- Randall Bartlett
Économiste en chef adjoint
Le flou entourant le budget risque d’éroder la crédibilité financière du gouvernement fédéral
La semaine dernière, le nouveau premier ministre canadien a annoncé qu’il n’y aurait pas de budget 2025 avant l’automne. Cette affirmation faisait suite à des messages contradictoires du ministre des Finances quant à savoir s’il s’agirait d’un budget complet ou seulement d’une mise à jour de mi-année. Ce sera la première fois qu’on ne dépose pas de budget printanier au Canada depuis au moins 1968, exception faite de l’après-11 septembre et de la pandémie. Et même dans ces situations, un budget d’urgence avait été adopté soit avant (le « budget de sécurité » de décembre 2001), soit peu après (le Portrait économique et budgétaire de juillet 2020).
La décision du gouvernement du Canada de ne pas publier de budget au printemps est étonnante compte tenu de l’ampleur des engagements électoraux. La plateforme électorale de 2025 du Parti libéral du Canada contenait plus de 100 nouvelles mesures totalisant environ 130 G$ en nouvelles dépenses et en réductions d’impôt. Au-delà des 20 G$ générés par les tarifs de représailles, les nouveaux revenus et nouvelles économies ont été estimés à seulement 32 G$ et proviennent d’une « augmentation des sanctions et des amendes » ainsi que d’« économies engendrées par l’augmentation de la productivité du gouvernement » – des éléments plutôt vagues. Et même si ces revenus se concrétisaient, les déficits fédéraux resteraient plus importants d’environ 20 G$ par année en moyenne au cours des quatre prochaines années par rapport aux prévisions publiées dans l’Énoncé économique de l’automne 2024 (graphique 1).
Avec ces hypothèses optimistes, le ratio de la dette au PIB est appelé à grimper (graphique 2). Par ailleurs, la performance de l’économie canadienne pourrait très bien être moindre que dans les perspectives économiques du Directeur parlementaire du budget utilisées pour chiffrer la plateforme électorale, puisque les risques sont fortement orientés à la baisse (voir nos Prévisions économiques et financières Lien externe au site. de mai 2025 publiées hier). Le déficit de l’exercice 2024‑2025 devrait également être plus important que prévu pendant les élections de 2025. Ainsi, si le gouvernement fédéral met en œuvre sa plateforme électorale, le ratio de la dette au PIB pourrait aisément augmenter davantage que ce qui est prévu actuellement.
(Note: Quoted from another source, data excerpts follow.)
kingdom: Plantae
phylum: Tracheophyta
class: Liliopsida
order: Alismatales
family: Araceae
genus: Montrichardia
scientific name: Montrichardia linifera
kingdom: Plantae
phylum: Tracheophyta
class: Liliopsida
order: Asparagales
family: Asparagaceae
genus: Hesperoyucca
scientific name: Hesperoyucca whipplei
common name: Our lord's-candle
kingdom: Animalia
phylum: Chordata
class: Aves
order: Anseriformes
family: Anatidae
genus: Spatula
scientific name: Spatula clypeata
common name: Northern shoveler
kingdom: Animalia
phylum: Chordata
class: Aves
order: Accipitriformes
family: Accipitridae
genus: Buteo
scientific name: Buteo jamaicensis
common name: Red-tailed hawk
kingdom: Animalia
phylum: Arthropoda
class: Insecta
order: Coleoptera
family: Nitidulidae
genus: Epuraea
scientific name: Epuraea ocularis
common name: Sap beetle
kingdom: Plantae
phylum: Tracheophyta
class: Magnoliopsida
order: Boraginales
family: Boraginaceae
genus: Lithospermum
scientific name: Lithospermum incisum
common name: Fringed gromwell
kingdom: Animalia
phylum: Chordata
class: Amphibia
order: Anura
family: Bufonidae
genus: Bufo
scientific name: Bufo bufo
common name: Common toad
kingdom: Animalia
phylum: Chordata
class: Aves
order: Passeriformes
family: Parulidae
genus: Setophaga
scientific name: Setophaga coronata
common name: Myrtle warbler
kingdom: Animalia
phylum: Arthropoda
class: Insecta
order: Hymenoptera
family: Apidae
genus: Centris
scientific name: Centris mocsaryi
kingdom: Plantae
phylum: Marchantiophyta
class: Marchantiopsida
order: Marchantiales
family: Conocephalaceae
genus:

Les plateformes électorales fédérales contenaient des prévisions de déficit, mais pas de projections de la dette. Ainsi, les Canadiens et les Canadiennes sont dans l’incertitude quant aux conséquences de l’explosion des déficits sur l’encours de la dette, dont le coût sera assumé par les contribuables d’aujourd’hui et de demain. Et sans la publication d’une stratégie de gestion de la dette, les marchés ne peuvent qu’essayer de deviner la valeur et les échéances des titres que le gouvernement fédéral émettra au cours de l’exercice 2025‑2026. Selon notre analyse, les émissions brutes estimatives pour l’exercice en cours seraient bien supérieures à 600 G$, mais personne ne le sait avec certitude (graphique 3).
Le retard dans la publication d’un plan budgétaire complet introduit une certaine opacité, à un moment où les marchés mondiaux sont susceptibles de scruter les bilans des États. Le gouvernement du Canada risque donc de voir sa cote de crédit révisée à la baisse. L’agence de notation Fitch a soulevé cette préoccupation avant même l’annonce qu’il n’y aurait pas de budget ce printemps. Cela fait suite à la décote de la dette américaine par Moody’s à la fin de la semaine dernière.
Le précédent gouvernement fédéral a souvent été critiqué, à juste titre, pour avoir régulièrement raté ses « cibles budgétaires ». Mais le gouvernement actuel ne sent apparemment pas le besoin de publier des prévisions de déficit et de dette en temps opportun, encore moins des cibles budgétaires. Cette situation est inquiétante. D’autant plus que le gouvernement fédéral envisage d’adopter une loi qui réduira les impôts et augmentera les dépenses sans donner aux parlementaires et à la population une idée de ce que ces choix signifient pour le solde budgétaire.
Le Canada se trouve à un moment unique de son histoire, où des menaces économiques exceptionnelles provenant du sud de la frontière appellent des mesures exceptionnelles – mais aussi une transparence et une reddition de comptes exceptionnelles. Le report du budget de 2025 à l’automne ne va pas dans ce sens. Et c’est la crédibilité financière du gouvernement du Canada, si durement acquise, qui pourrait être en jeu.